• _Exercise requirements_
Your copy of the data below must be exact and must leave out all pictures.
=== Begin Enclosure ===
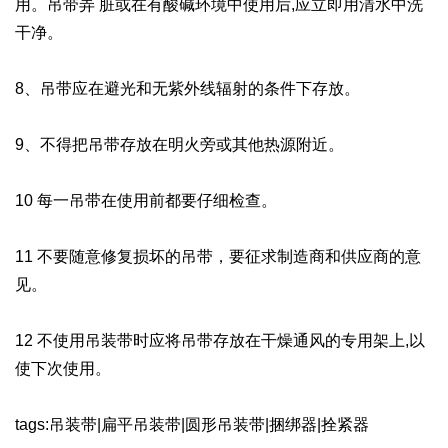
用。吊带弄 脏或在有酸碱环境中使用后,应立即用清水中洗
干净。
8、吊带应在避光和无紫外线辐射的条件下存放。
9、不得把吊带存放在明火旁或其他热源附近。
10 每一吊带在使用前都要仔细检查。
11 不要随意修复损坏的吊带，要征求制造商和供应商的意
见。
12 不使用吊装带时应将吊带存放在干燥通风的专用架上,以
使下次使用。
tags:吊装带|扁平吊装带|圆形吊装带|捆绑器|拴紧器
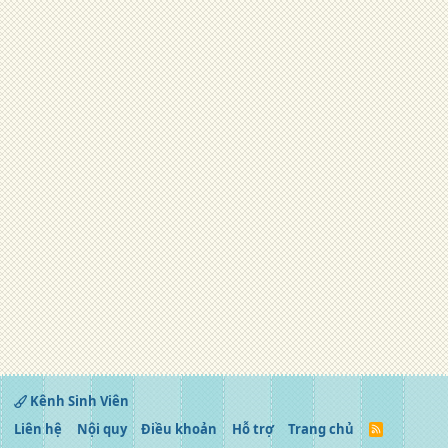
Kênh Sinh Viên
Liên hệ
Nội quy
Điều khoản
Hỗ trợ
Trang chủ
R
S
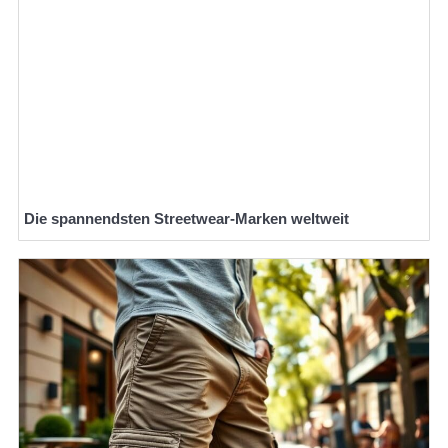
Die spannendsten Streetwear-Marken weltweit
=== End Enclosure ===
• _Your response_
用。吊带弄 脏或在有酸碱环境中使用后,应立即用清水中洗
干净。
8、吊带应在避光和无紫外线辐射的条件下存放。
9、不得把吊带存放在明火旁或其他热源附近。
10 每一吊带在使用前都要仔细检查。
11 不要随意修复损坏的吊带，要征求制造商和供应商的意
见。
12 不使用吊装带时应将吊带存放在干燥通风的专用架上,以
使下次使用。
tags:吊装带|扁平吊装带|圆形吊装带|捆绑器|拴紧器
Kênh Sinh Viên
Liên hệ
Nội quy
Điều khoản
Hỗ trợ
Trang chủ
R
S
Die spannendsten Streetwear-Marken weltweit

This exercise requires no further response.